When people want to make things attractive in farming, they give exhibitions of their products. The women bring their very best butter; the men bring the noblest beets and vegetables of every kind; and from the orchard they bring the rarest fruits; and when you go into the room where all these things are displayed, they seem to you attractive and beautiful. It seems to me that this is the way a Christian Church ought to represent the Christian life. You ought to pile up your apples and pears and peaches and flowers and vegetables to show what is the positive fruit of religion. But many people in the Christian life do as farmers would do who would go to a show, and carry — one pigweed; another thistles; another dock; and another old, hard lumps of clay; and should arrange these worthless things along the sides of the room and mourn over them. Christians are too apt to represent the dark side of religion in their conversation and meetings.

(H. W. Beecher.)

At the remembrance of His holiness.
This sentence occurs again at the end of the ninety-seventh psalm, and is in reality one of the most elevated sentences Holy Scripture contains. Here is a sinful creature adoring the Lord not for His mercy but for His holiness, and calling on others to do the same. What cannot the grace of God do in a sinner's heart?

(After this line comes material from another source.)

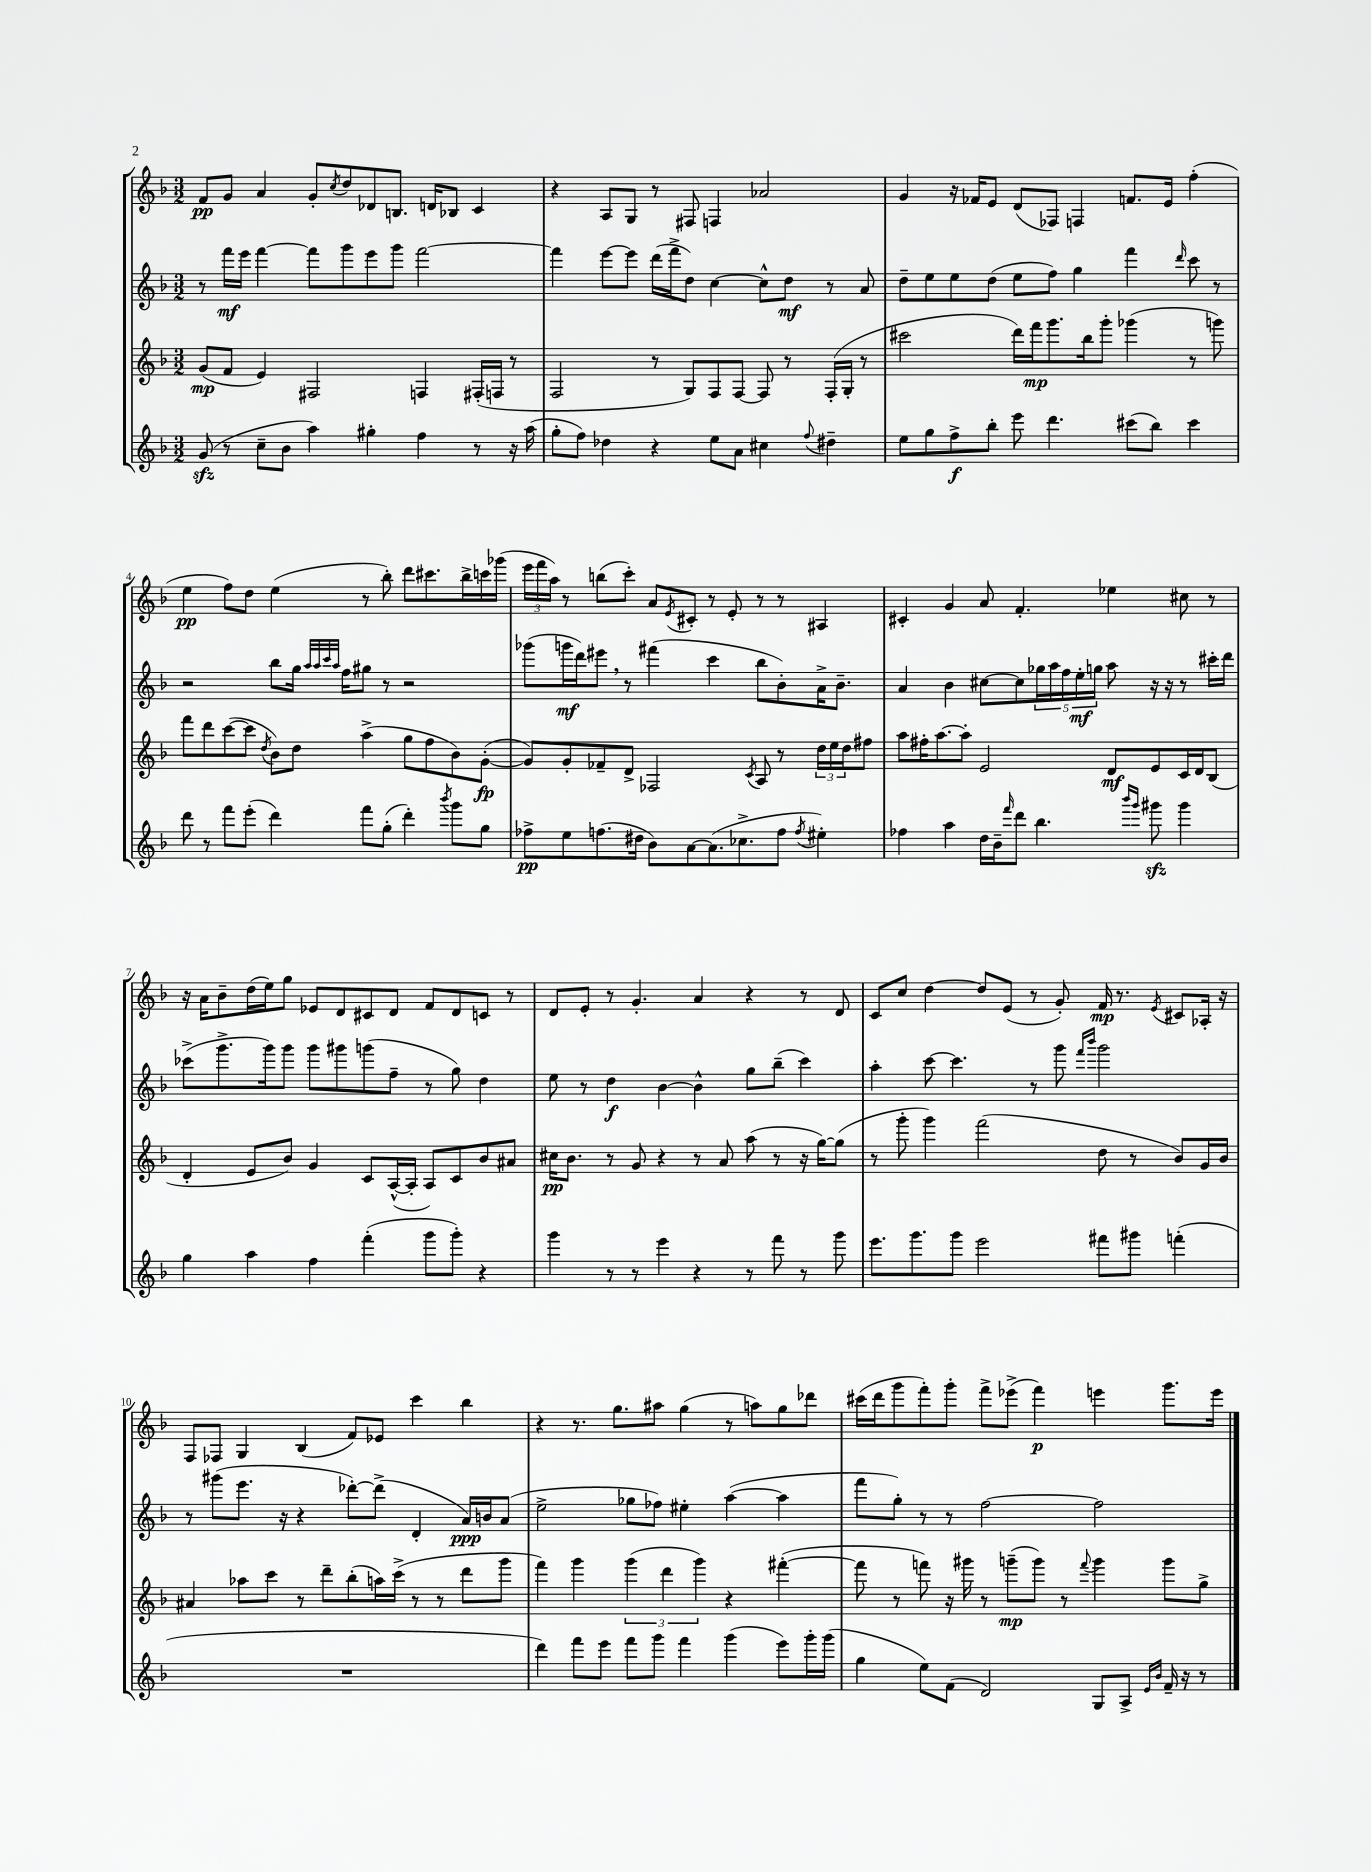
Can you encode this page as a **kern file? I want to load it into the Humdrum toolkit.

I. THE HOLINESS OF GOD. It affirms that in God all good is present and all evil absent. He calls His saints on earth holy, but they are so only by comparison with their fellow-men: and the holiness of the angels is not only limited, but, as all creature holiness, it is derived, it has its origin not in themselves, but in God. He alone is holy in Himself. And now consider —

II. THE EFFECT THIS WONDERFUL HOLINESS SHOULD HAVE UPON US. We are called upon "to sing unto the Lord and to give thanks." Now this implies —

1. A happy confidence in the Lord's mercy. For none can ever thank the Lord for His holiness till he is able to take a firm stand in His mercy. His holiness looked at alone is appalling to us. We can scarcely bear to hear of it. But when we are in Christ, resting on Him, then we can look calmly upon His holiness. Embraced in His mercy, the soul feels as Noah, shut in the ark — safe, though destruction be all around.

2. A delightful admiration of God's holiness. God delights in it Himself. Nearly fifty times He calls Himself "the Holy One." And the angels and saints in heaven glory in it. See the trisagion, "Holy, holy, holy," etc. And we are called upon to share in this delight. The communion service bids us say, "Therefore with angels and archangels," etc. Happy are we if we can understand such language and really join in it.

3. A grateful sense of his obligations to the Divine holiness. What delight to turn from the dreary sinfulness of men, to the holiness of God. The thought of it is as an oasis in the wilderness. And it sheds a radiance on all His other attributes. What would any of them be apart from this? And what holiness we have is an emanation from His, and, because of His, will be perfected. Therefore let us live in remembrance of it.